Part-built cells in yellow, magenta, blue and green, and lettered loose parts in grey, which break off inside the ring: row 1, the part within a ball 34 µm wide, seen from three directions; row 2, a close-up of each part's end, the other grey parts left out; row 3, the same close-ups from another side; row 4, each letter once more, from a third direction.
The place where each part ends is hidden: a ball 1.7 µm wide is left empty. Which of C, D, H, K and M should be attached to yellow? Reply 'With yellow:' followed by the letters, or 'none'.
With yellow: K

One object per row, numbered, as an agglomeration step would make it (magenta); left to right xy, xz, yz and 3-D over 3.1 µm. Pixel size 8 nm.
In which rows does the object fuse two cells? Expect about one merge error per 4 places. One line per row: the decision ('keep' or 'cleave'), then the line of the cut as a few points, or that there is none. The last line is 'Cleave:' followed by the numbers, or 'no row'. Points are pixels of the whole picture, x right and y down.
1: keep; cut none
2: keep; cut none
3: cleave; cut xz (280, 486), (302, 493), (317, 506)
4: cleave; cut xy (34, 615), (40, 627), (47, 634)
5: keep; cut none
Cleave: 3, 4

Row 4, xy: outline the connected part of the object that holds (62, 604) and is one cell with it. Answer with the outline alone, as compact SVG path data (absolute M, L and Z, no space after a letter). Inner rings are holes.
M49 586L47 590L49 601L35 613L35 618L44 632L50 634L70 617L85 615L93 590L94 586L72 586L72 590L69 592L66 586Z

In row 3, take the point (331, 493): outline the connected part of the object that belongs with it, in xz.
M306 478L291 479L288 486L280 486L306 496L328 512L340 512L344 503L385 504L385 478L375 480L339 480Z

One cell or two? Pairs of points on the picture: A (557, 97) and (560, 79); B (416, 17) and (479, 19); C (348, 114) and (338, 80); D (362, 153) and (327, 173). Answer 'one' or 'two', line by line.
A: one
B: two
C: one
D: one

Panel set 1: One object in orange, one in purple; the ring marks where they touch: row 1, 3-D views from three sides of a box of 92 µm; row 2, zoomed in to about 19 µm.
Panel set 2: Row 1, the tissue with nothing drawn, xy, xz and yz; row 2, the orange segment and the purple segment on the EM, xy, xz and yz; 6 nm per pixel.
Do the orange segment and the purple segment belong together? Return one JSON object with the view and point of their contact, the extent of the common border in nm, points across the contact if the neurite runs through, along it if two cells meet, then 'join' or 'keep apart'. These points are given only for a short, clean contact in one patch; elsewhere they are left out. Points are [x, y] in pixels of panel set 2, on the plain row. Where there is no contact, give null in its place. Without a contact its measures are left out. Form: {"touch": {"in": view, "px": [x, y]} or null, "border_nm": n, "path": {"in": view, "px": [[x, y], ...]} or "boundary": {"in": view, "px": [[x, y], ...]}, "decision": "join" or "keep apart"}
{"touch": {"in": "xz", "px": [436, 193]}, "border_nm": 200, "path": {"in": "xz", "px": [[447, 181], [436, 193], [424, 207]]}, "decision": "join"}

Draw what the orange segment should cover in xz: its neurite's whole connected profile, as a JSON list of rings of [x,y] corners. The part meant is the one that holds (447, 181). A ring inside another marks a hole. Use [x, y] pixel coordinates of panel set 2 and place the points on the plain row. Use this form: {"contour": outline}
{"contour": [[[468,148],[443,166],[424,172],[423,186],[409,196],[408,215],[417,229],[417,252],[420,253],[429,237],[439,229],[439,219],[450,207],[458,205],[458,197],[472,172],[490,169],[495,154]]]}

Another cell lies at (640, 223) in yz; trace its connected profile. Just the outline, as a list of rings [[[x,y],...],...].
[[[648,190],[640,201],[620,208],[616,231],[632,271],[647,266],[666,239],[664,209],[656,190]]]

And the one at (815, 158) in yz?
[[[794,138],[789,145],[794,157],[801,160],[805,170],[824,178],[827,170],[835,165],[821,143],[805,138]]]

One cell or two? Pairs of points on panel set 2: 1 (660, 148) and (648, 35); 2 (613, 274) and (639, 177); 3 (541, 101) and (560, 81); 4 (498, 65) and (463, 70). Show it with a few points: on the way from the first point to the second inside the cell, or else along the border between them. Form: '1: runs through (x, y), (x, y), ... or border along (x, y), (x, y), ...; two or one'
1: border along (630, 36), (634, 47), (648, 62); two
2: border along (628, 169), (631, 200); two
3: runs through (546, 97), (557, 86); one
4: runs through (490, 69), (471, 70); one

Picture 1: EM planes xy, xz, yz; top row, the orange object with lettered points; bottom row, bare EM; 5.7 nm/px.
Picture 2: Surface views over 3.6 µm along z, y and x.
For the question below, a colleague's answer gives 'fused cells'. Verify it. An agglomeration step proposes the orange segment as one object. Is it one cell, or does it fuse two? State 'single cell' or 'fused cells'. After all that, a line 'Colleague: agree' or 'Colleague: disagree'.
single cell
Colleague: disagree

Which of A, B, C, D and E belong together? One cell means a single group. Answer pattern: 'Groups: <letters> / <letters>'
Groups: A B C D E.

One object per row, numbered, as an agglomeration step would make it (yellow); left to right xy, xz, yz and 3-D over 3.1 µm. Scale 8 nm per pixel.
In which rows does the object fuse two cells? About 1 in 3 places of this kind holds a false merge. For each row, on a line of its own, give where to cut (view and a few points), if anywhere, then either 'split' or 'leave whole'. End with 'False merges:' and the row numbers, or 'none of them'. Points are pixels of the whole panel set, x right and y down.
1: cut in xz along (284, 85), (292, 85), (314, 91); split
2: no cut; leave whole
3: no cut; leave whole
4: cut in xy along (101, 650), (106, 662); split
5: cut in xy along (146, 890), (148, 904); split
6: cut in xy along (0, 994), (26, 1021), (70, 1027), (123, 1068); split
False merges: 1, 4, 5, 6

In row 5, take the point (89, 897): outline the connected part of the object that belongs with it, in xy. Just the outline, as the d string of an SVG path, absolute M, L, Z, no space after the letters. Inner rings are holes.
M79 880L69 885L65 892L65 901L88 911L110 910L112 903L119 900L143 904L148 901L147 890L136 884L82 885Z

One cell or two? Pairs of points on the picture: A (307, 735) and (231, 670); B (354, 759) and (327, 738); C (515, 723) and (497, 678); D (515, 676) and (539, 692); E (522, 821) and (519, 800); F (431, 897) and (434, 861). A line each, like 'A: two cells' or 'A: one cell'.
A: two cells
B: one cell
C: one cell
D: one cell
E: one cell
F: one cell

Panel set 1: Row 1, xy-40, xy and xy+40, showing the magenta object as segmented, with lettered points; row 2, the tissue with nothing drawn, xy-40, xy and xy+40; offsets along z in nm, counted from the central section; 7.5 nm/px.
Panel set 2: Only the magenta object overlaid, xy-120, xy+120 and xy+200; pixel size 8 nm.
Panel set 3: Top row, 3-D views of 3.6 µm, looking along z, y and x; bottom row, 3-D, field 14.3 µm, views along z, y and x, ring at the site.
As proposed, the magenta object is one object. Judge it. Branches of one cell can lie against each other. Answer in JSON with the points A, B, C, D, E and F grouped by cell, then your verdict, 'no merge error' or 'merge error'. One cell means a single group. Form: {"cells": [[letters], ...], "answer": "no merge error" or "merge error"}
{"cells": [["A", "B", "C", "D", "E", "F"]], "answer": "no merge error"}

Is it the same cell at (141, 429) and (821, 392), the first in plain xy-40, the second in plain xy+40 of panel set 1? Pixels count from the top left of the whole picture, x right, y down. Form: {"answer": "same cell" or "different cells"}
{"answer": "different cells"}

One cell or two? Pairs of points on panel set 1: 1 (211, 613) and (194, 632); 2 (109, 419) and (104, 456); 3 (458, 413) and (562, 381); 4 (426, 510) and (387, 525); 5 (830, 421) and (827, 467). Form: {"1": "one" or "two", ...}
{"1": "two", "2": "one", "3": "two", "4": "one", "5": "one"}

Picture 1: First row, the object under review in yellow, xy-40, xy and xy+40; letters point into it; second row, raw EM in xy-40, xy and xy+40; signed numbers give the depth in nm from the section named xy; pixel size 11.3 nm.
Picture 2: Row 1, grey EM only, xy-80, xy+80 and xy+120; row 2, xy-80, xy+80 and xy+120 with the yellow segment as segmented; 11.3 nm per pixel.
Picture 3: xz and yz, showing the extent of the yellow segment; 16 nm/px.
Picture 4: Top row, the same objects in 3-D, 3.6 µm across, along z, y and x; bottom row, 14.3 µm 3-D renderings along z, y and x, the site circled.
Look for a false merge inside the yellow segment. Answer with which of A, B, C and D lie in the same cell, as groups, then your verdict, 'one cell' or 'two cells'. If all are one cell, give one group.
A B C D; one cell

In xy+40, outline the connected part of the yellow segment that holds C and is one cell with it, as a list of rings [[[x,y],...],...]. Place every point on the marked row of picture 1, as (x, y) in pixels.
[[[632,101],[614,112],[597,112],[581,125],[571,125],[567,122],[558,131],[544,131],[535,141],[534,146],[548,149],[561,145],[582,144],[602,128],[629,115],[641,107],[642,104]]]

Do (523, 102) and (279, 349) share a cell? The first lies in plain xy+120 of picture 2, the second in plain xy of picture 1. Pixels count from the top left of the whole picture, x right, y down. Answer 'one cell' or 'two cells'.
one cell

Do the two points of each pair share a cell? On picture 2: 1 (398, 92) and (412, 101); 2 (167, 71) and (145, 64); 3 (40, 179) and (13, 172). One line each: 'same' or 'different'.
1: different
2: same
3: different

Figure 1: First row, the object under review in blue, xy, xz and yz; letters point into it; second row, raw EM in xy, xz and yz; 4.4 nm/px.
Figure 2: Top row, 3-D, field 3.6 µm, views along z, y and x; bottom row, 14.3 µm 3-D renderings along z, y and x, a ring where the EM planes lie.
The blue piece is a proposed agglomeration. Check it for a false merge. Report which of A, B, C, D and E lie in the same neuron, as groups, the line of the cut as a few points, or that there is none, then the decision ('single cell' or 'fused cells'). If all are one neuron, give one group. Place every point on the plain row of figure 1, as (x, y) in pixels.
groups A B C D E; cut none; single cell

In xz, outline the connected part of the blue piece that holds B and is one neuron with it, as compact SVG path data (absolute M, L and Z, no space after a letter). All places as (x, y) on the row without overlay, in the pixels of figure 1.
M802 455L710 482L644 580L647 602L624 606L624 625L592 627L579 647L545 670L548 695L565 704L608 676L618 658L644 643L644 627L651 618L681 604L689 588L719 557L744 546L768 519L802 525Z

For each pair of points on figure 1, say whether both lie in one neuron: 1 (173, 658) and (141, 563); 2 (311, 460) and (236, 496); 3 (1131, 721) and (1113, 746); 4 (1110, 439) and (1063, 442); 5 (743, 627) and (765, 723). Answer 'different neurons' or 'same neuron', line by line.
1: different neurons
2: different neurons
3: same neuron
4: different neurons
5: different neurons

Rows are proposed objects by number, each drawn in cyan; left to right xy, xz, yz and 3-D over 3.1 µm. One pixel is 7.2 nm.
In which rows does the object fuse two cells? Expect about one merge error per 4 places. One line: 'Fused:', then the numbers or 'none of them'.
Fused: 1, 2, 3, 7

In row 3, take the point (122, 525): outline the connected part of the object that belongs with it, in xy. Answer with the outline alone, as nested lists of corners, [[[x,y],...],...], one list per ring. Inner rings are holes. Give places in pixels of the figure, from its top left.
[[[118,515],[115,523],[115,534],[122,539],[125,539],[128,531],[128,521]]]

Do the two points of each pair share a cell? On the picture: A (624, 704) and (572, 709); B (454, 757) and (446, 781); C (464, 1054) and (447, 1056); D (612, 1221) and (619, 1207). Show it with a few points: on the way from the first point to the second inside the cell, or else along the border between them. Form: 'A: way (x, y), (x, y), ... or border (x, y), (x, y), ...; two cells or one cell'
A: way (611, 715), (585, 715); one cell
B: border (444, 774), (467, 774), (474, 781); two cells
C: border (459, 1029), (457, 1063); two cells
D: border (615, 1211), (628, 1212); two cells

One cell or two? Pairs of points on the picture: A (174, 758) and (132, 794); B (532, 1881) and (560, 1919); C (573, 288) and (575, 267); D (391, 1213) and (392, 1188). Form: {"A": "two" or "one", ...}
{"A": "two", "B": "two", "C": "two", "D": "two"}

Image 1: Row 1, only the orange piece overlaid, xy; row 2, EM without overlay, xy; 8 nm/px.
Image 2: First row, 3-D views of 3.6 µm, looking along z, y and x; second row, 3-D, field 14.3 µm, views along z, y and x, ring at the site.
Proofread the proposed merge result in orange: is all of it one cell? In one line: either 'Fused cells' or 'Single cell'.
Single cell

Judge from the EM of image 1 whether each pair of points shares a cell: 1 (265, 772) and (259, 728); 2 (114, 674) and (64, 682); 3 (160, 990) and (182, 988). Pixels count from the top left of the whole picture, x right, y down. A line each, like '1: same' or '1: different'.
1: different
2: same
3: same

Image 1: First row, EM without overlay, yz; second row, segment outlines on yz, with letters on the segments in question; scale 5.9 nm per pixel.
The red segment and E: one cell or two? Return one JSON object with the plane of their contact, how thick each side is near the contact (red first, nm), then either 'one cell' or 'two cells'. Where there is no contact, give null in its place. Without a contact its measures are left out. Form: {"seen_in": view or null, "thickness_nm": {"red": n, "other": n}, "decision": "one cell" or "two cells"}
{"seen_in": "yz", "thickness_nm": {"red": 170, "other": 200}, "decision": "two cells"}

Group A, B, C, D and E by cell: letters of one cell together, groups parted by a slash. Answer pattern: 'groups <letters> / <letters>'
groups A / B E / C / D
---
--- WHAT TO DO ---
Starting at the line that has "Picture 1: First" in the records above, restate word for word every line until the one that has "Picture 2: Row", and include that one as well.

--- ANSWER BELOW ---
Picture 1: First row, the object under review in yellow, xy-40, xy and xy+40; letters point into it; second row, raw EM in xy-40, xy and xy+40; signed numbers give the depth in nm from the section named xy; pixel size 11.3 nm.
Picture 2: Row 1, grey EM only, xy-80, xy+80 and xy+120; row 2, xy-80, xy+80 and xy+120 with the yellow segment as segmented; 11.3 nm per pixel.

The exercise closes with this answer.